Success in IT business is no different than success in any other business – you learn to benefit from change, you learn how to hire and train people to manage a business and you pursue the next idea.

Not all ideas will be winners.

But once you know how to build, manage and scale a winning idea you start to diversify, you start to invest and you begin to invest in ideas and people – not in the process and perfection. I’ve seen so many people fail trying to be perfect operators of a business and end up failing to deal with the change.

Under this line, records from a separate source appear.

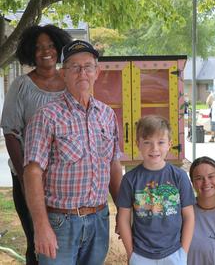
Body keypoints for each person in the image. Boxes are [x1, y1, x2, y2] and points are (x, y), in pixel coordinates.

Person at [23, 40, 123, 264]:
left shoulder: (107, 115)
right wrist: (41, 226)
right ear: (63, 73)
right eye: (74, 67)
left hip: (99, 219)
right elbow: (32, 173)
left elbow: (114, 166)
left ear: (97, 72)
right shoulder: (47, 116)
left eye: (88, 66)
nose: (82, 73)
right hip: (60, 223)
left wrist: (123, 212)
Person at [0, 24, 72, 265]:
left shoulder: (71, 82)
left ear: (59, 48)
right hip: (30, 176)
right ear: (31, 51)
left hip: (65, 179)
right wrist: (23, 176)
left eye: (51, 46)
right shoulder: (21, 86)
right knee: (38, 241)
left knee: (67, 238)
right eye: (39, 47)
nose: (46, 51)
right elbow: (10, 132)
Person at [117, 115, 195, 265]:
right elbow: (123, 218)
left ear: (169, 144)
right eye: (147, 142)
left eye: (160, 142)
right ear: (137, 144)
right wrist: (130, 253)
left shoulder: (179, 176)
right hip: (140, 254)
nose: (154, 149)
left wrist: (183, 252)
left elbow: (189, 216)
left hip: (174, 252)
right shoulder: (130, 179)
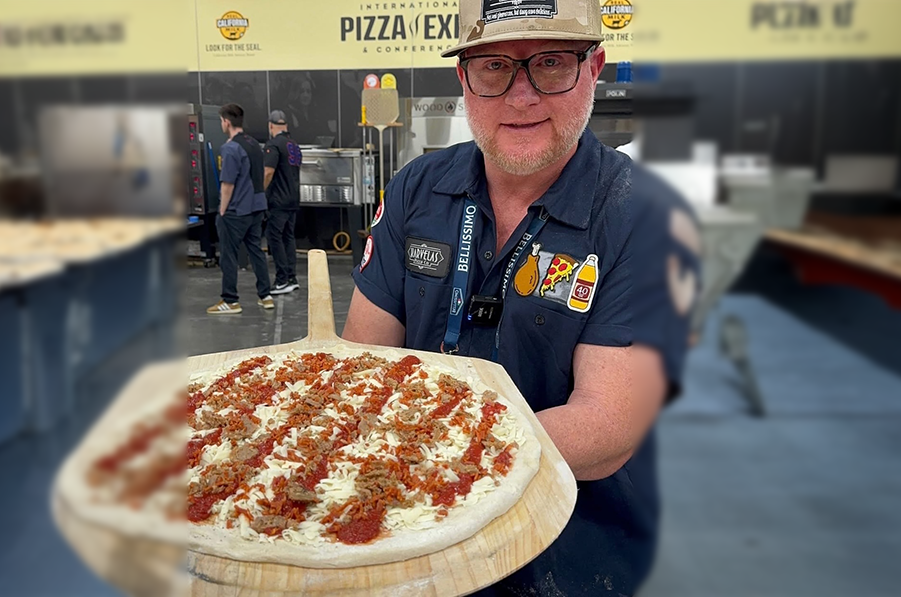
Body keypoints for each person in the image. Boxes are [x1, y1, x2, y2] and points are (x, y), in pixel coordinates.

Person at [341, 1, 701, 595]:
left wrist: (433, 460)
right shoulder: (415, 189)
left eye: (551, 63)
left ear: (594, 68)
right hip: (412, 542)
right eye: (494, 67)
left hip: (572, 553)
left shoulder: (646, 216)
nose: (522, 97)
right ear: (463, 79)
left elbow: (606, 424)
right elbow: (365, 363)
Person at [207, 103, 274, 314]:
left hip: (237, 210)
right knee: (256, 251)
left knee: (228, 255)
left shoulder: (230, 148)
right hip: (257, 207)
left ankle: (230, 300)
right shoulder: (254, 144)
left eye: (221, 121)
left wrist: (222, 211)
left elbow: (228, 184)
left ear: (226, 122)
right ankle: (266, 296)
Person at [263, 110, 302, 295]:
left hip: (278, 200)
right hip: (293, 198)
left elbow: (268, 172)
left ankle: (282, 279)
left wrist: (260, 192)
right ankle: (292, 277)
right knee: (288, 237)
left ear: (271, 126)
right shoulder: (294, 145)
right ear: (286, 125)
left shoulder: (273, 145)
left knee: (274, 237)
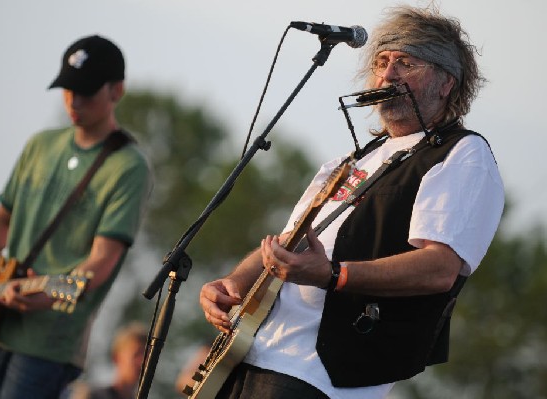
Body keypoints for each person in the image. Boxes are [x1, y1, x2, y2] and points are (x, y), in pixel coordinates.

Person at [198, 5, 504, 399]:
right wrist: (233, 283)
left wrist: (333, 274)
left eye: (406, 63)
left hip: (321, 374)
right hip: (250, 353)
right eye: (381, 61)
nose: (388, 74)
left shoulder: (463, 155)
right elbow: (288, 242)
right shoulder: (350, 161)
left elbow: (439, 267)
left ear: (445, 83)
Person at [0, 34, 151, 398]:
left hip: (48, 346)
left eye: (87, 91)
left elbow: (101, 262)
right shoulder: (40, 145)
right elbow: (2, 218)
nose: (74, 100)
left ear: (116, 90)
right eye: (68, 88)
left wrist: (49, 293)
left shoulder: (128, 167)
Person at [67, 322, 148, 399]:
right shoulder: (91, 396)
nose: (142, 362)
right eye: (136, 355)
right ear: (116, 358)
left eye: (146, 356)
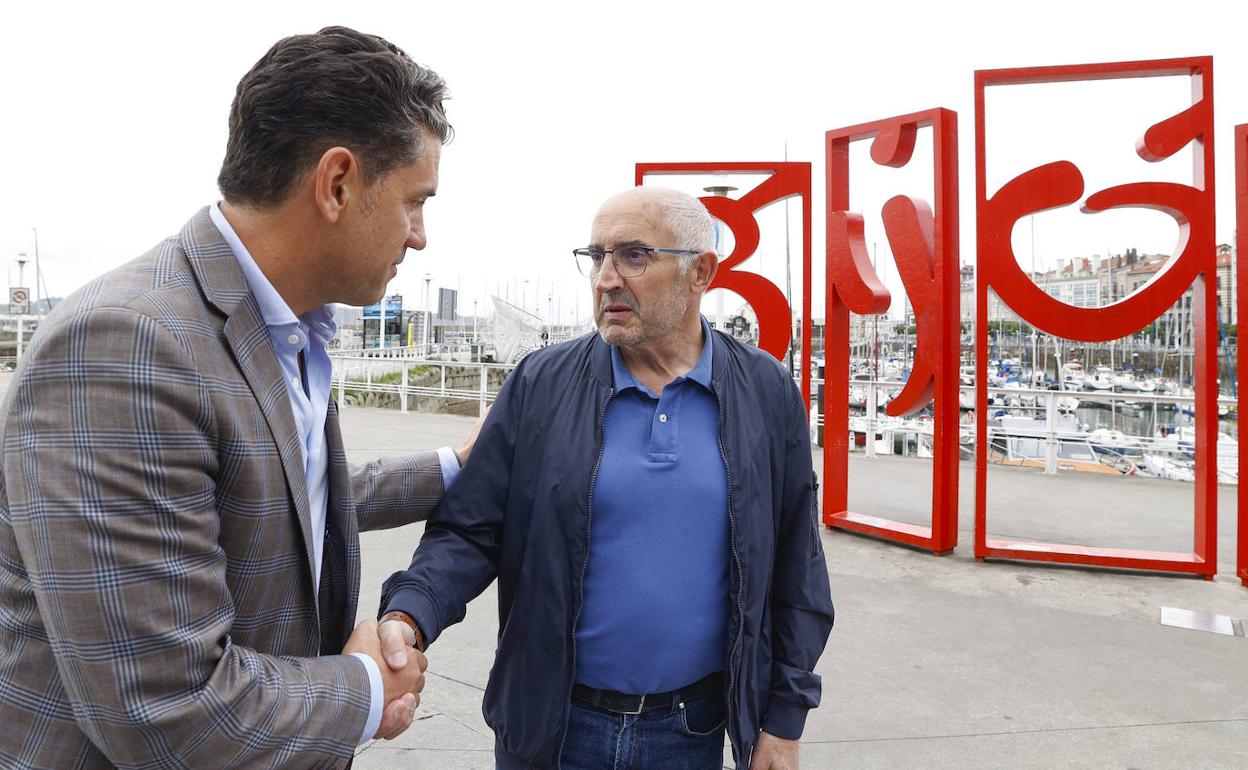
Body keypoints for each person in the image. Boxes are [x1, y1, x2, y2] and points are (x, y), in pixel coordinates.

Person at [0, 26, 473, 769]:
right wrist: (366, 687)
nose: (420, 237)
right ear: (338, 183)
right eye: (415, 201)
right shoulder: (127, 345)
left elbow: (273, 496)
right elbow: (164, 711)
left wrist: (453, 467)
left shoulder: (289, 328)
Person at [377, 186, 835, 769]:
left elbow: (798, 566)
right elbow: (469, 531)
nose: (606, 279)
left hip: (691, 733)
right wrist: (411, 612)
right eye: (597, 257)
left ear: (701, 272)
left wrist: (783, 720)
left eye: (634, 256)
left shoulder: (765, 391)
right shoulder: (541, 383)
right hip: (551, 727)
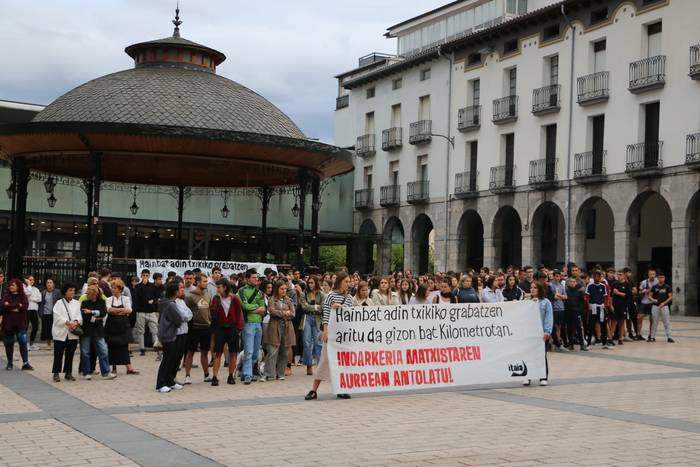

This is why it hurts me so much when I see CEOs of companies out going to trade shows that double down on sales, process and marketing. No. No. No. No. You’ve already proven you know how to sell, market and implement stuff enough that someone paid you to get you to the point of having employees and enough time away from clients to attend that show – now is not the time to invest in yourself – unless you intend to never get ahead. This is where you invest in your people, send them to these conferences, give them ownership of tasks, projects and services. It’s hard to give up being a control freak but nobody is coming to take away the CEO job – so move on.

So the answer – what are you doing next? First, what else are you doing? What sorts of investments do you have? What other side businesses do you have? What does your portfolio look like? You can run more than one business effectively at a time – and if you can’t then you have the wrong people working for you. If you can’t trust your team then you need to work on that first.

Perfection is not the be all end all of business. Selling your business is not the goal. Entrepreneurship isn’t about finding a greater fool (because if you’re selling you’re admitting you don’t know how to have it make any more profits than it’s currently making) it’s about creating multiple profit streams.